When a group from NASA were asked to define a team they came up with this. ‘A group of people working cooperatively towards a shared goal’ It might be assumed that this was a given in any hospital or primary care setting. The records  of negligence cases  suggest this is not the case. There do not appear to be ward rounds anymore where a Consultant and a group of individuals looking after an individual patient see and discuss that patient at a point in time. Notes are made on patients e.g. by a physiotherapist but clearly not read by the treating physician otherwise it would have been acted on but was not leading to  catastrophe. Valuable information clearly stated in the records is ignored. Ambulance records readily available since they are automatically transferred electronically these days  again containing valuable information not read by A&E. Notes are only of value if they are read by successive health providers. Hand written notes are frequently inaccurate or illegible. These are just a few examples of dysfunctional teams.

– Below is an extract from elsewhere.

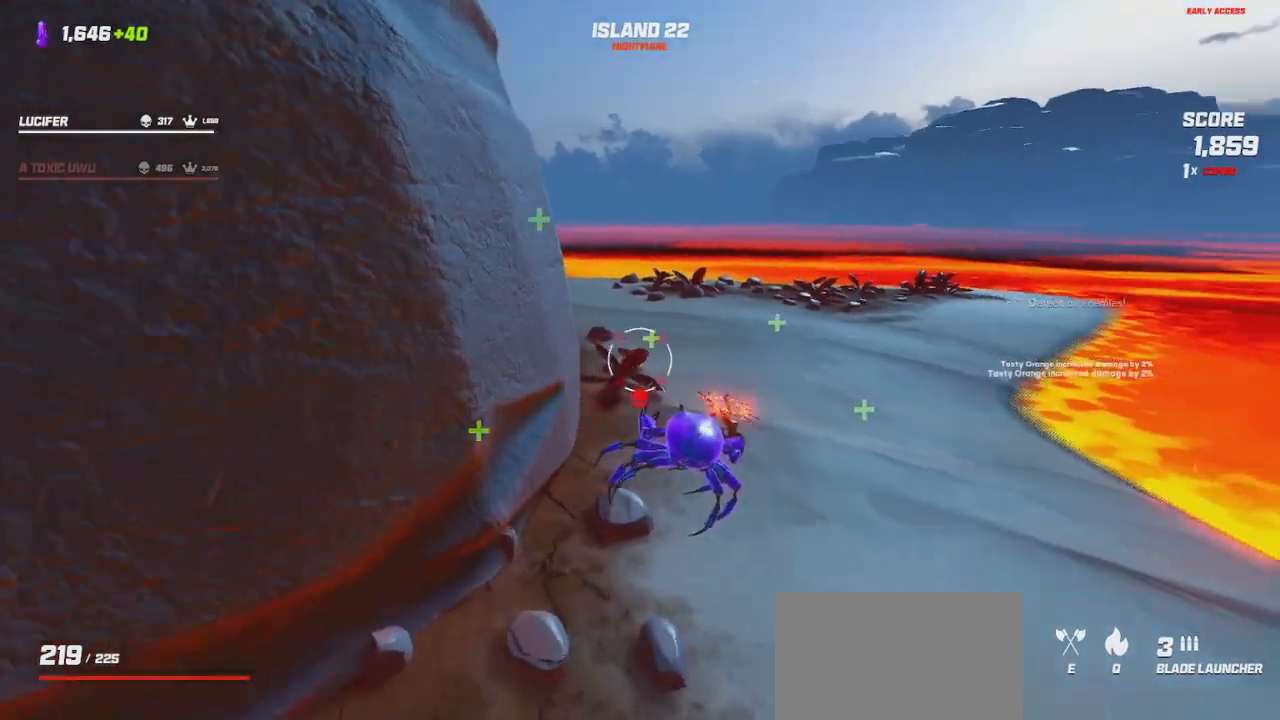
{"keys": ["shift", "w"], "mouse": [], "events": []}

Anatomical description of pain location

Human anatomy is well described. There are several internationally recognised text books on the subject e.g. Gray’s Anatomy. The glossary outlines the anatomical  parts of the upper and lower limbs. When a pain is described as neck pain going down the arm what does that mean? Which side is involved? Does it literally mean the whole of the upper limb or just that part which accurately describes the part between the shoulder and the elbow. Does low back pain with sciatica tell us where in the lower limb pain is located or left or right? These are vital observations in the history yet frequently in these negligence cases inaccurately documented.

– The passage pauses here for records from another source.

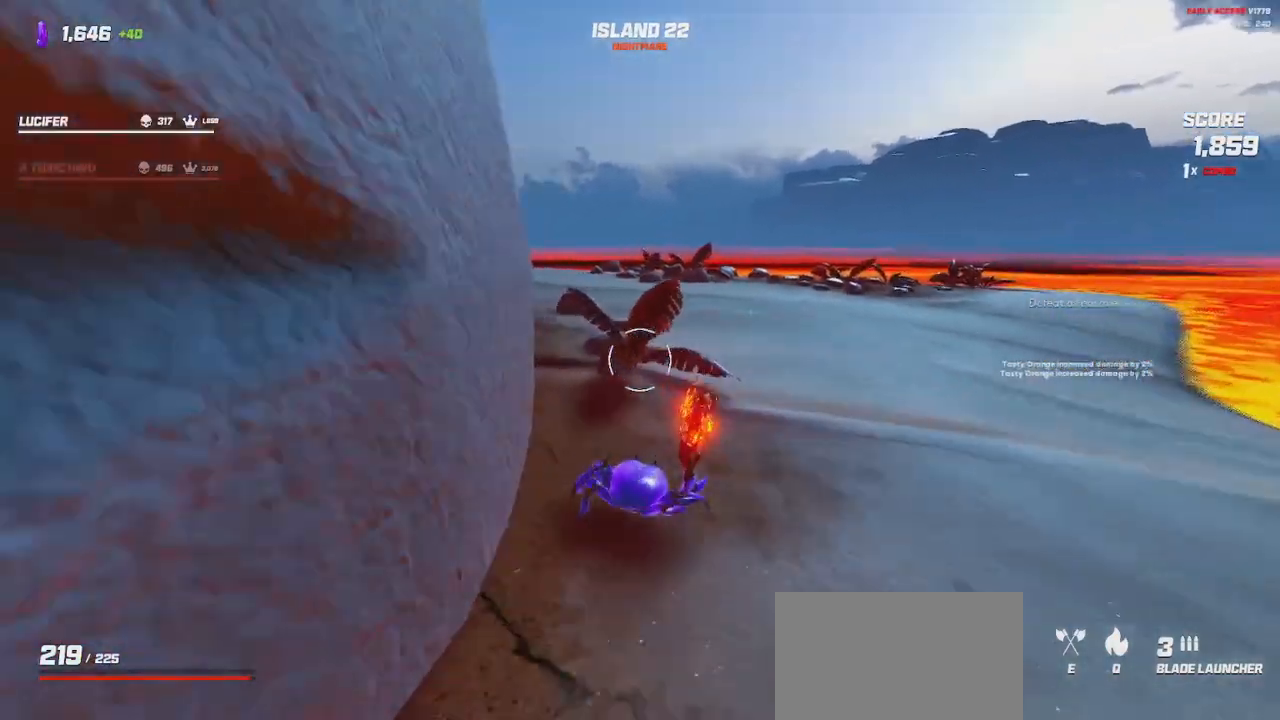
{"keys": ["a"], "mouse": [], "events": [[16, "d", "down"], [50, "space", "down"], [83, "w", "up"], [200, "shift", "up"], [200, "space", "up"], [266, "s", "down"], [350, "a", "down"], [366, "d", "up"], [500, "s", "up"]]}
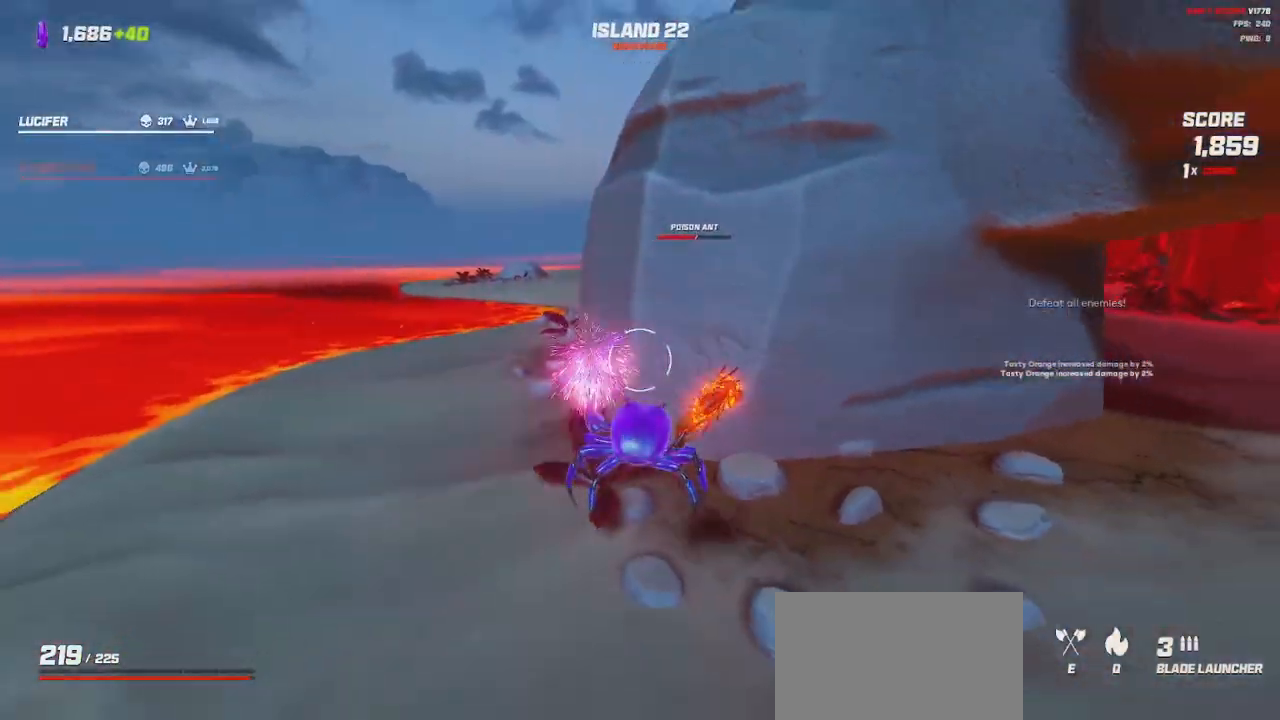
{"keys": ["d"], "mouse": [], "events": [[433, "d", "down"], [450, "a", "up"]]}
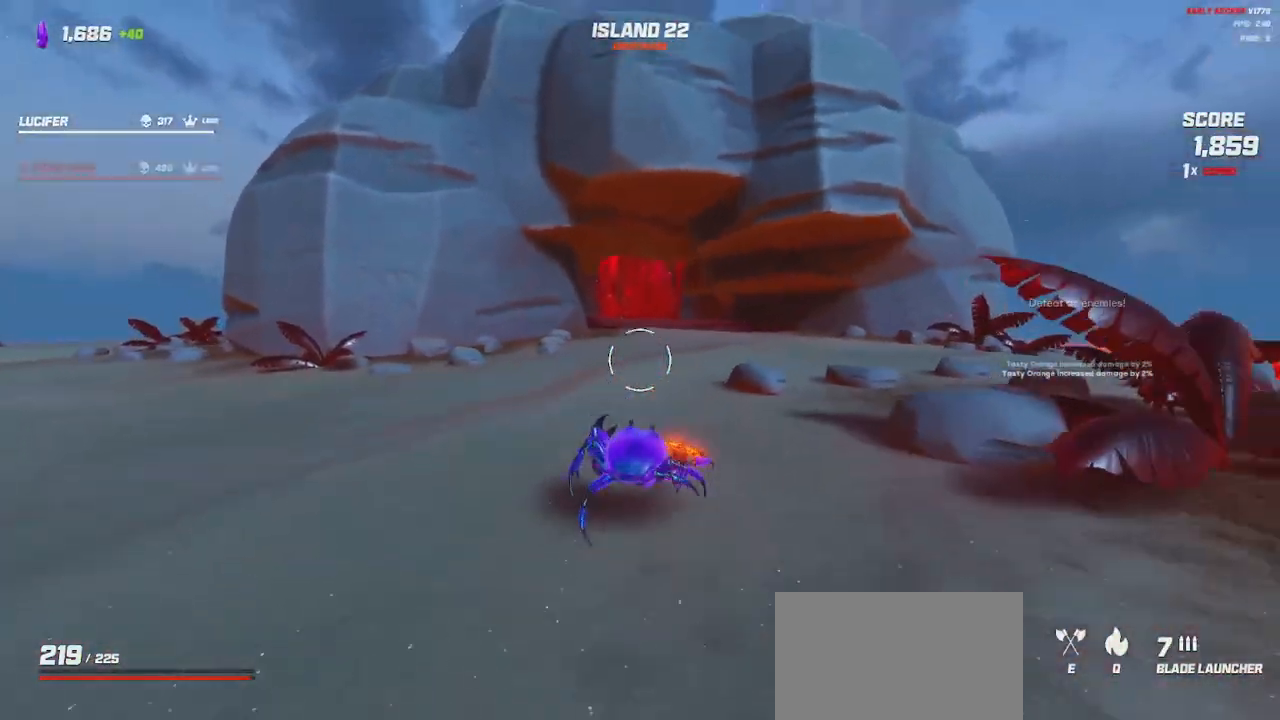
{"keys": ["d", "space", "w"], "mouse": [], "events": [[100, "space", "down"], [166, "w", "down"], [183, "space", "up"], [450, "space", "down"]]}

The spine has four regions the cervical, thoracic, lumbar and sacral regions. Is low back pain high in the lumbar region or low in the lumbar region? A patient constantly complains of thoracic pain eventually becoming paraplegic from his discitis yet has his lumbar spine scanned. Nothing to explain his symptoms was found. It was not until he became paraplegic and a neurologist suggested an MRI scan of the thoracic spine his discitis was diagnosed. This is only known because the case crossed my desk.

Admission Policies

A third common theme is the placing of spinal patients on general surgical or medical wards. There may be comorbidities which drive the admission to these specialties. Where a spinal problem is clearly present/suspected the best place for that patient is on a spinal speciality ward. Of course many hospitals do not have spine as a specialty or neurology or neurosurgery as specialist areas. In that event orthopaedic care would seem to be the best option. It appears that this may only be the best option where there is a Consultant with a special interest in spinal issues. Finding beds in the correct speciality is frequently not possible in hospitals receiving acute cases. If all spinal cases were sent to tertiary spinal units they would be overwhelmed with many patients who do not need to be there.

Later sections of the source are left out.